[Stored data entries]
★ ★ ★ ★ ★ ★ ★

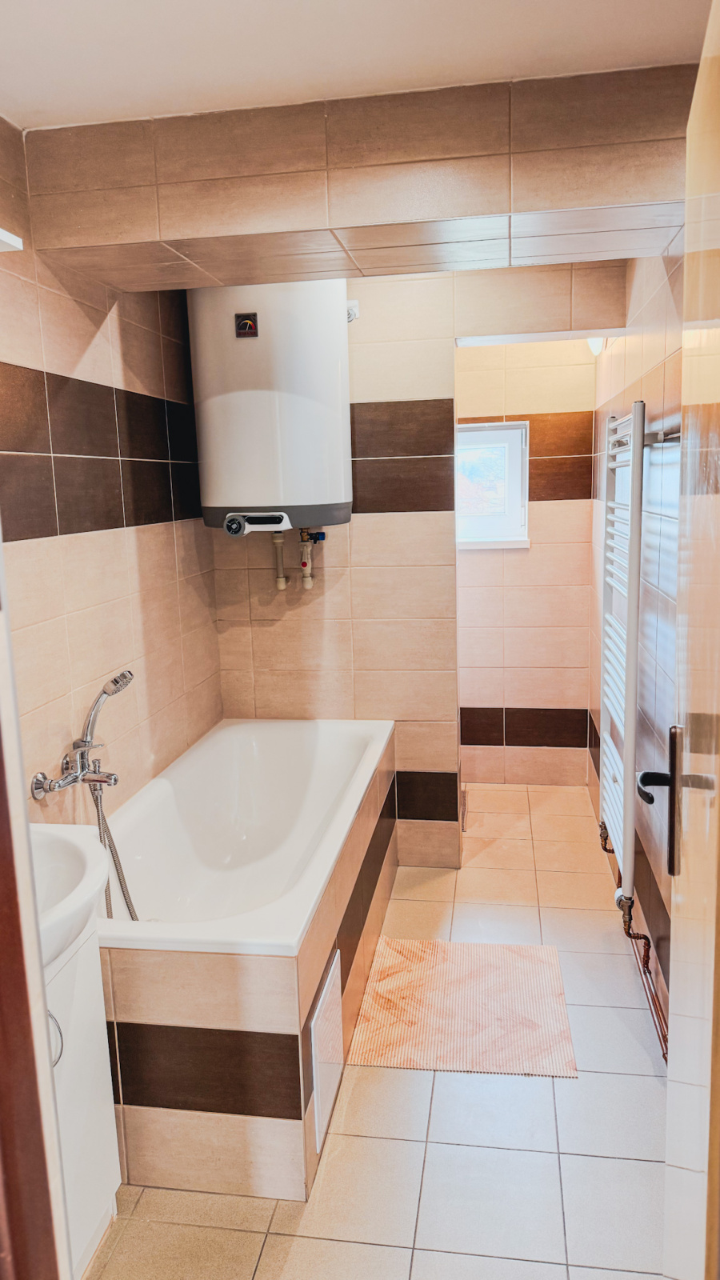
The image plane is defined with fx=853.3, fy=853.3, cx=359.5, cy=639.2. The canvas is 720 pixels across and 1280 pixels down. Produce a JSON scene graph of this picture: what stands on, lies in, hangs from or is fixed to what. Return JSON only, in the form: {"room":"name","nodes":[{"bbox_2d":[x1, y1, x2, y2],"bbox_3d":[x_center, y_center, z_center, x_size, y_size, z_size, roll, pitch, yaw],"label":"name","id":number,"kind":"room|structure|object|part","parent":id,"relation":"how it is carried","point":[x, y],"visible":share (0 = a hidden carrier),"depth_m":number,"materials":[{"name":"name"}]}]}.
{"room":"bathroom","nodes":[
{"label":"bathroom","id":0,"kind":"room"},
{"bbox_2d":[0,111,222,821],"bbox_3d":[-0.862,0.026,2.013,0.122,2.385,3.175,0,10,9],"label":"left wall","id":1,"kind":"structure","parent":0,"point":[147,635],"depth_m":2.38,"materials":[{"name":"tile"}]},
{"bbox_2d":[0,228,23,251],"bbox_3d":[-0.818,-0.701,1.366,0.260,0.042,0.624,0,10,9],"label":"wall shelf","id":2,"kind":"object","parent":1,"relation":"attached to","point":[12,242],"visible":1,"depth_m":1.61,"materials":[{"name":"white"}]},
{"bbox_2d":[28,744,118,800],"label":"wall tap","id":3,"kind":"object","parent":1,"relation":"attached to","point":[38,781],"visible":0.95,"depth_m":2.15,"materials":[{"name":"silver metal"}]},
{"bbox_2d":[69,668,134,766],"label":"hand shower","id":4,"kind":"object","parent":3,"relation":"attached to","point":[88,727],"visible":0.94,"depth_m":2.19,"materials":[{"name":"silver metal"}]},
{"bbox_2d":[92,780,139,919],"bbox_3d":[-0.657,0.623,2.261,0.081,0.493,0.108,0,10,9],"label":"shower hose","id":5,"kind":"object","parent":3,"relation":"hanging from","point":[129,908],"visible":0.42,"depth_m":2.26,"materials":[{"name":"silver metal"}]},
{"bbox_2d":[0,0,716,130],"bbox_3d":[-0.030,-1.176,1.497,1.897,0.110,3.330,0,10,9],"label":"ceiling","id":6,"kind":"structure","parent":0,"point":[152,94],"depth_m":1.66,"materials":[{"name":"white paint"}]},
{"bbox_2d":[16,67,694,289],"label":"ceiling beam","id":7,"kind":"object","parent":6,"relation":"attached to","point":[490,211],"visible":0.94,"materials":[{"name":"beige tile"}]},
{"bbox_2d":[81,784,668,1279],"bbox_3d":[0.104,1.193,2.184,1.727,0.101,4.497,0,10,9],"label":"floor","id":8,"kind":"structure","parent":0,"point":[428,1162],"depth_m":1.99,"materials":[{"name":"beige tile"}]},
{"bbox_2d":[0,546,68,1279],"bbox_3d":[-0.259,0.379,0.517,0.712,2.049,0.435,0,10,9],"label":"door frame","id":9,"kind":"structure","parent":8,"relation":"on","point":[1,943],"depth_m":0.66,"materials":[{"name":"brown wood"}]},
{"bbox_2d":[42,922,120,1279],"bbox_3d":[-0.726,0.937,1.499,0.410,0.751,0.646,0,10,9],"label":"vanity cabinet","id":10,"kind":"object","parent":8,"relation":"on","point":[90,1035],"visible":0.52,"depth_m":1.64,"materials":[{"name":"white"}]},
{"bbox_3d":[-0.563,0.732,1.564,0.038,0.109,0.031,0,10,9],"label":"handle","id":11,"kind":"part","parent":10,"relation":"part of","materials":[{"name":"silver metal"}]},
{"bbox_2d":[29,824,110,971],"bbox_3d":[-0.671,0.490,1.529,0.444,0.189,0.510,0,10,9],"label":"sink","id":12,"kind":"object","parent":10,"relation":"on","point":[72,850],"visible":0.61,"depth_m":1.61,"materials":[{"name":"white ceramic"}]},
{"bbox_2d":[92,717,400,1198],"bbox_3d":[-0.353,0.786,2.690,0.783,0.577,1.704,0,10,9],"label":"bathtub","id":13,"kind":"object","parent":8,"relation":"on","point":[259,1130],"visible":0.77,"depth_m":2.02,"materials":[{"name":"white"}]},
{"bbox_2d":[309,947,343,1152],"bbox_3d":[-0.076,0.969,2.053,0.016,0.295,0.292,0,10,9],"label":"access panel","id":14,"kind":"object","parent":13,"relation":"attached to","point":[318,1089],"visible":0.98,"depth_m":2.01,"materials":[{"name":"white"}]},
{"bbox_2d":[346,936,579,1076],"bbox_3d":[0.302,1.071,2.532,0.601,0.011,0.599,0,10,9],"label":"bath mat","id":15,"kind":"object","parent":8,"relation":"on","point":[454,945],"visible":0.99,"depth_m":2.48,"materials":[{"name":"plastic"}]},
{"bbox_2d":[204,259,623,870],"bbox_3d":[0.183,-0.256,3.313,1.597,2.342,0.153,0,10,9],"label":"back wall","id":16,"kind":"structure","parent":0,"point":[435,394],"depth_m":3.27,"materials":[{"name":"beige tile"}]},
{"bbox_2d":[188,280,353,534],"bbox_3d":[-0.293,-0.818,3.045,0.571,0.960,0.487,0,10,9],"label":"water heater","id":17,"kind":"object","parent":16,"relation":"attached to","point":[300,482],"visible":0.93,"depth_m":2.86,"materials":[{"name":"white metal"}]},
{"bbox_2d":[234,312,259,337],"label":"temperature gauge","id":18,"kind":"object","parent":17,"relation":"attached to","point":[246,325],"visible":0.98,"depth_m":2.76,"materials":[{"name":"black plastic"}]},
{"bbox_2d":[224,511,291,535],"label":"control","id":19,"kind":"object","parent":17,"relation":"attached to","point":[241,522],"visible":0.96,"depth_m":2.91,"materials":[{"name":"white plastic"}]},
{"bbox_2d":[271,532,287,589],"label":"water pipe","id":20,"kind":"object","parent":17,"relation":"attached to","point":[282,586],"visible":0.95,"depth_m":3.27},
{"bbox_2d":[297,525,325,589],"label":"valve","id":21,"kind":"object","parent":17,"relation":"attached to","point":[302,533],"visible":0.96,"depth_m":3.24,"materials":[{"name":"metal"}]},
{"bbox_2d":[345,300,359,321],"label":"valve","id":22,"kind":"object","parent":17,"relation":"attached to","point":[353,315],"visible":0.57,"depth_m":3.10,"materials":[{"name":"white metal"}]},
{"bbox_2d":[453,323,595,792],"bbox_3d":[0.566,-0.417,4.230,1.294,2.322,0.142,0,10,9],"label":"alcove wall","id":23,"kind":"structure","parent":0,"point":[492,700],"depth_m":4.15,"materials":[{"name":"beige tile"}]},
{"bbox_2d":[454,420,530,549],"bbox_3d":[0.536,-0.747,4.165,0.610,0.619,0.128,0,10,9],"label":"window","id":24,"kind":"structure","parent":23,"relation":"in","point":[481,524],"depth_m":4.15,"materials":[{"name":"white plastic"}]},
{"bbox_2d":[587,244,685,1049],"bbox_3d":[0.851,-0.077,2.221,0.125,2.362,3.722,0,10,9],"label":"right wall","id":25,"kind":"structure","parent":0,"point":[668,304],"depth_m":2.52,"materials":[{"name":"tile"}]},
{"bbox_2d":[585,336,605,355],"bbox_3d":[0.973,-1.221,3.459,0.102,0.125,0.169,0,10,9],"label":"wall lamp","id":26,"kind":"object","parent":25,"relation":"attached to","point":[595,343],"visible":0.42,"depth_m":3.43,"materials":[{"name":"white"}]},
{"bbox_2d":[600,401,644,901],"bbox_3d":[0.816,-0.006,2.562,0.112,1.308,0.665,0,10,9],"label":"towel radiator","id":27,"kind":"object","parent":25,"relation":"attached to","point":[636,475],"visible":0.92,"depth_m":2.40,"materials":[{"name":"white metal"}]},
{"bbox_2d":[596,817,666,1058],"bbox_3d":[0.833,0.914,2.507,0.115,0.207,1.562,0,10,9],"label":"copper pipe","id":28,"kind":"object","parent":25,"relation":"attached to","point":[654,1010],"visible":0.46,"depth_m":2.49,"materials":[{"name":"brown metal"}]},
{"bbox_2d":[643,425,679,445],"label":"towel rail","id":29,"kind":"object","parent":25,"relation":"attached to","point":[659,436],"visible":0.52,"depth_m":2.17,"materials":[{"name":"silver metal"}]},
{"bbox_2d":[663,0,719,1276],"bbox_3d":[0.401,0.311,0.936,0.114,2.011,0.838,2,11,17],"label":"door","id":30,"kind":"structure","parent":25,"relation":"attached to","point":[670,1066],"depth_m":1.03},
{"bbox_2d":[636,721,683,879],"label":"door handle","id":31,"kind":"object","parent":30,"relation":"attached to","point":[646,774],"visible":0.88,"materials":[{"name":"black metal"}]},
{"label":"door handle","id":32,"kind":"part","parent":30,"relation":"part of","materials":[{"name":"metal"}]}
]}

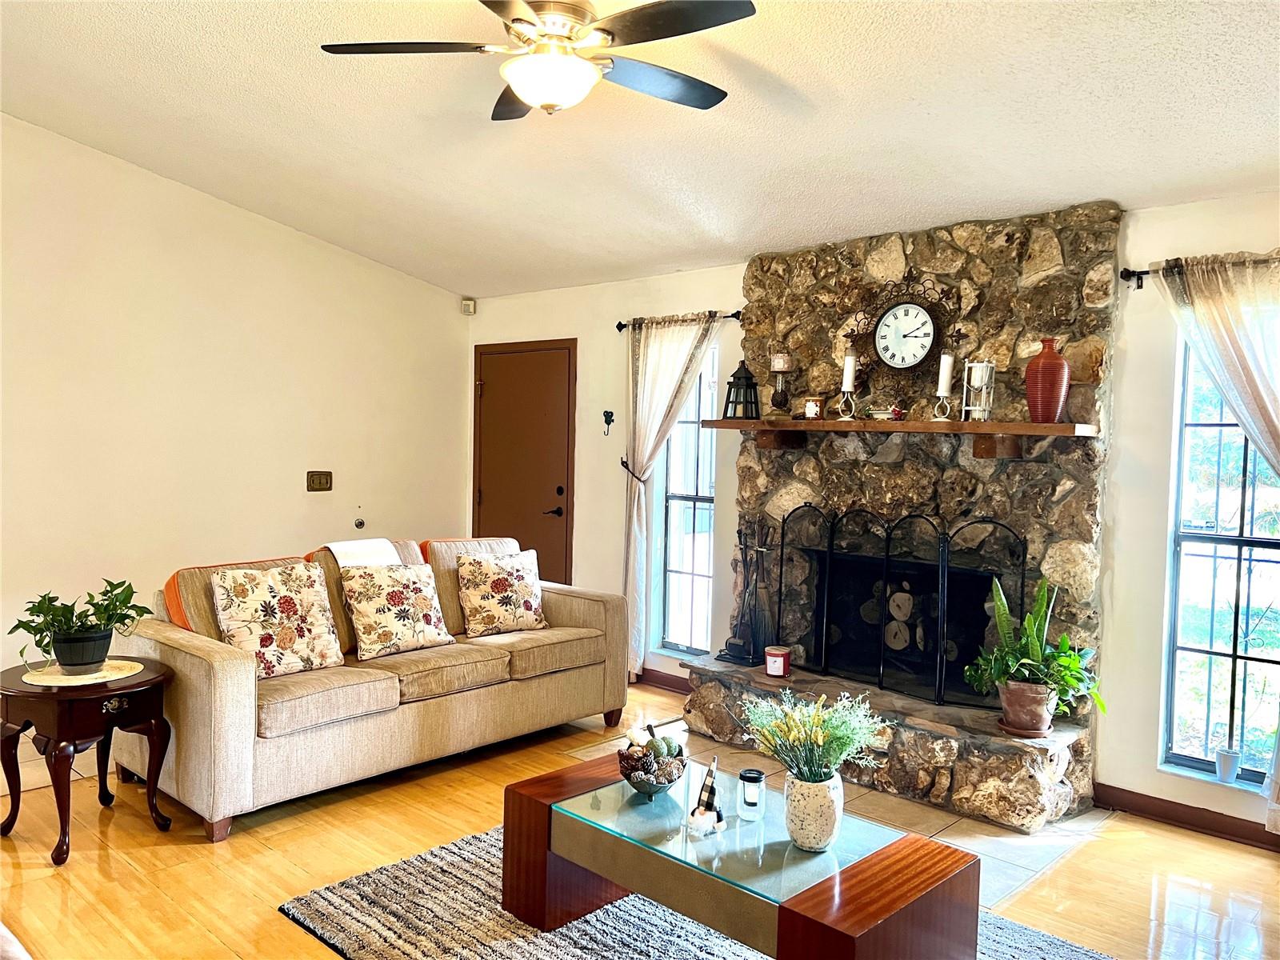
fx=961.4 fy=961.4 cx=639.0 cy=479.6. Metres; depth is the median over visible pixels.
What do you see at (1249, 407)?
curtain
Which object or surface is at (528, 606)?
throw pillow
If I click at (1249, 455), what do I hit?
right window
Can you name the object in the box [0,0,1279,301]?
ceiling
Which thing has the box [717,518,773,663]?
fireplace tool set
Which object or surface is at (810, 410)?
candle jar
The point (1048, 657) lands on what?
potted plant
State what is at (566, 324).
back wall
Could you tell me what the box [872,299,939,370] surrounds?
wall clock
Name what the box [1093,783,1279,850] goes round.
baseboard
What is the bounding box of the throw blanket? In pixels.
[320,538,401,568]
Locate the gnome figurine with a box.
[687,754,724,834]
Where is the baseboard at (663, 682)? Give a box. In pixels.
[635,668,691,694]
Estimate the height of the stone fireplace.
2.465 m
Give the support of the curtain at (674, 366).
hanging from the curtain rod at (732, 315)
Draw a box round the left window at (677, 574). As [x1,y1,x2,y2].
[656,339,719,654]
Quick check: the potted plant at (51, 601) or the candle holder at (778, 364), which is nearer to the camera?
the potted plant at (51, 601)
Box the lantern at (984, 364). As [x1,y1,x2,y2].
[961,358,995,421]
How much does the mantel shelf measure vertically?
0.144 m
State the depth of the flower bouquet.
2.60 m
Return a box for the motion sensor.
[460,296,476,314]
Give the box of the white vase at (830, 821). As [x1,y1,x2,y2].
[783,770,843,851]
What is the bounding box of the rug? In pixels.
[281,823,1108,959]
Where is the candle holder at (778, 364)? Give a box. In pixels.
[768,352,793,412]
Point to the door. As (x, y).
(552, 485)
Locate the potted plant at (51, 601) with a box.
[10,579,154,670]
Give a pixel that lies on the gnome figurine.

★ ★ ★ ★ ★ ★ ★

▶ **Exercise details**
Please copy exactly, and only, the lines from the line containing "Where is the candle" through the last line of the records, with both ends included.

▶ **Exercise answer**
Where is the candle holder at (778, 364)? Give a box. In pixels.
[768,352,793,412]
Point to the door. As (x, y).
(552, 485)
Locate the potted plant at (51, 601) with a box.
[10,579,154,670]
Give a pixel that lies on the gnome figurine.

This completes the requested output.